Supplied text:
The Second Gaze

January 1st, 2021 by JDVaughn Leave a reply »

Contemplation and Action

The Second Gaze
Friday,  January 1, 2021
New Year’s Day

Contemplation happens to everyone. It happens in moments when we are open, undefended, and immediately present. —Gerald May

Even after fifty years of practicing contemplation, my immediate response to most situations includes attachment, defensiveness, judgment, control, and analysis. I am better at calculating than contemplating. A good New Year’s practice for us would be to admit that that most of us start there. The false self seems to have the “first gaze” at almost everything.

On my better days, when I am “open, undefended, and immediately present,” [1] I can sometimes begin with a contemplative mind and heart. Most of the time I can get there later and even end there, but it is usually a second gaze. The True Self seems to always be ridden and blinded by the defensive needs of the separate self. It is an hour-by-hour battle, at least for me. I can see why all spiritual traditions insist on some form of daily prayer; in fact, morning, midday, evening, and before-we-go-to-bed prayer would be a good idea too! Otherwise, we can assume that we will fall right back in the cruise control of small and personal self-interest, the pitiable and fragile smaller self.

Saved data entries:
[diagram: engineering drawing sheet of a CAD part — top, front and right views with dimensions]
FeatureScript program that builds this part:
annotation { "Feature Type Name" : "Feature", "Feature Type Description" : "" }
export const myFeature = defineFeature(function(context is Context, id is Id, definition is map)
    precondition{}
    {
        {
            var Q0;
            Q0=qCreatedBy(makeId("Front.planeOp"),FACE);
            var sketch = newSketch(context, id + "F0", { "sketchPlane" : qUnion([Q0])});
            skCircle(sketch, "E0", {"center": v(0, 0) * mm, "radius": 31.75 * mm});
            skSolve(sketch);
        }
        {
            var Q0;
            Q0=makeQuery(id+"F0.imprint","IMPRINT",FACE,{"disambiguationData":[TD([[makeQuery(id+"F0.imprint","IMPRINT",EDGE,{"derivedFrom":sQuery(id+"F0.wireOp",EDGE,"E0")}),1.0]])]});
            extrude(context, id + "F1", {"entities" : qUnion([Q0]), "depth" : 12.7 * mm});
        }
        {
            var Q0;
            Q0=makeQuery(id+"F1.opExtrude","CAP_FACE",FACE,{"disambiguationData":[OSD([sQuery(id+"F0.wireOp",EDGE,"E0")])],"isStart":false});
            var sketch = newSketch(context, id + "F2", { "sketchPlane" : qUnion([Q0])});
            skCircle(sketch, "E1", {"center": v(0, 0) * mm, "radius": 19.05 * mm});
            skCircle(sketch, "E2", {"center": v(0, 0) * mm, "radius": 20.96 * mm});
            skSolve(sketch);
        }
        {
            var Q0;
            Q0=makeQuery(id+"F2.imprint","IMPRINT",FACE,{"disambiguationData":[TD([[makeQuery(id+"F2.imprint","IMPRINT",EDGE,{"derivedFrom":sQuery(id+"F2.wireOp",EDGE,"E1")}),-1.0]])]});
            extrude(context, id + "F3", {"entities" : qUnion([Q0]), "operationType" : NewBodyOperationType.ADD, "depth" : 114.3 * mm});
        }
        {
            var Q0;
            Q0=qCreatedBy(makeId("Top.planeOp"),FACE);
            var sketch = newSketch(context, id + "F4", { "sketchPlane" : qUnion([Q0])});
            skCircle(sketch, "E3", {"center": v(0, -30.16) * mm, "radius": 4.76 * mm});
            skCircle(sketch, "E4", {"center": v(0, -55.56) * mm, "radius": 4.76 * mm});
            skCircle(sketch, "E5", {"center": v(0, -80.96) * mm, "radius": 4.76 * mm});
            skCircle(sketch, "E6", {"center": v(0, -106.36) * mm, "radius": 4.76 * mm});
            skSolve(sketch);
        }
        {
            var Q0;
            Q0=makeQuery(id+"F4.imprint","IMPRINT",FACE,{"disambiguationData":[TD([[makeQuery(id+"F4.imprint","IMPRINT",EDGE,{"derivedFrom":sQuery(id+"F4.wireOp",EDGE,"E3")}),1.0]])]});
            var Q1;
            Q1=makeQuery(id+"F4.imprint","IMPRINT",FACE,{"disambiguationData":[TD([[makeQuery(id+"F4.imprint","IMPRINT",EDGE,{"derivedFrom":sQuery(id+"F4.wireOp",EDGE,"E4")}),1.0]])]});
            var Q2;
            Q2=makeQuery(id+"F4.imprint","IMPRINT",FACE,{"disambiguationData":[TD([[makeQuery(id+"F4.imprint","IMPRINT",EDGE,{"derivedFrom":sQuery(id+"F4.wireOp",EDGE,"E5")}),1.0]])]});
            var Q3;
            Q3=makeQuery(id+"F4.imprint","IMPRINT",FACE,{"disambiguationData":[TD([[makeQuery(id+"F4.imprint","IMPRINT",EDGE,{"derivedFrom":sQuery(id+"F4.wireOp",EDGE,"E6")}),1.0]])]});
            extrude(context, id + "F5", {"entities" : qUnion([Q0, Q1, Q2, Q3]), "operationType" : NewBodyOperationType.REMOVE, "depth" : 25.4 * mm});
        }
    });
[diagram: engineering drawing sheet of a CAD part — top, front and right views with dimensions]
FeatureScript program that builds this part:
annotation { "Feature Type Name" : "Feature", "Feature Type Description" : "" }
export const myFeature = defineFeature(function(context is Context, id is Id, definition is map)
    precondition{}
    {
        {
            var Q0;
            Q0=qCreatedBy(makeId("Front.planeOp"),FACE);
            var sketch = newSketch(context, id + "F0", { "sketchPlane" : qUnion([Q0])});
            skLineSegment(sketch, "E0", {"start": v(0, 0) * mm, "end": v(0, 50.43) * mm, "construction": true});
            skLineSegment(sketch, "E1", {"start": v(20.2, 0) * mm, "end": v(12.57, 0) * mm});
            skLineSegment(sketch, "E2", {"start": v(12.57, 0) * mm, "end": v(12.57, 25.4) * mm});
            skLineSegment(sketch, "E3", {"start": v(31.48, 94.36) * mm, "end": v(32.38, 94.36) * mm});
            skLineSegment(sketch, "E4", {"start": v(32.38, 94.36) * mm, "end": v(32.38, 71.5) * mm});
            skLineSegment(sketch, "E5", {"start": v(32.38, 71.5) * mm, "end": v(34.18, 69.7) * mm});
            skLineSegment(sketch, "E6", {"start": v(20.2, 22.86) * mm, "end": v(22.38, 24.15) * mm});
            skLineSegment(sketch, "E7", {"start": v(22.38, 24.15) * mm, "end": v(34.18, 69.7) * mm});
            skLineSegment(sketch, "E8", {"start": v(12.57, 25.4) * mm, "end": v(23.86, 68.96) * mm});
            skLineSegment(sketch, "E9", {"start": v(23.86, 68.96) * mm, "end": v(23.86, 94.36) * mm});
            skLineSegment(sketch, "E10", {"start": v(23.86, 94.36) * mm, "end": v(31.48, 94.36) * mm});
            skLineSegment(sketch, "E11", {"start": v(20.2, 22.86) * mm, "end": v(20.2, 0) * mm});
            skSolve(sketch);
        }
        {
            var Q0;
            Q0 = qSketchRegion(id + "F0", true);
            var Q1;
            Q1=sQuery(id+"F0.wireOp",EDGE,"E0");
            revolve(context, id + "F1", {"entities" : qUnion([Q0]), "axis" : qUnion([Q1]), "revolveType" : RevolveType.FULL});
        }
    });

What the task asks: Could you write out the full post on the second gaze from above, word for word?

The reply:
The Second Gaze

January 1st, 2021 by JDVaughn Leave a reply »

Contemplation and Action

The Second Gaze
Friday,  January 1, 2021
New Year’s Day

Contemplation happens to everyone. It happens in moments when we are open, undefended, and immediately present. —Gerald May

Even after fifty years of practicing contemplation, my immediate response to most situations includes attachment, defensiveness, judgment, control, and analysis. I am better at calculating than contemplating. A good New Year’s practice for us would be to admit that that most of us start there. The false self seems to have the “first gaze” at almost everything.

On my better days, when I am “open, undefended, and immediately present,” [1] I can sometimes begin with a contemplative mind and heart. Most of the time I can get there later and even end there, but it is usually a second gaze. The True Self seems to always be ridden and blinded by the defensive needs of the separate self. It is an hour-by-hour battle, at least for me. I can see why all spiritual traditions insist on some form of daily prayer; in fact, morning, midday, evening, and before-we-go-to-bed prayer would be a good idea too! Otherwise, we can assume that we will fall right back in the cruise control of small and personal self-interest, the pitiable and fragile smaller self.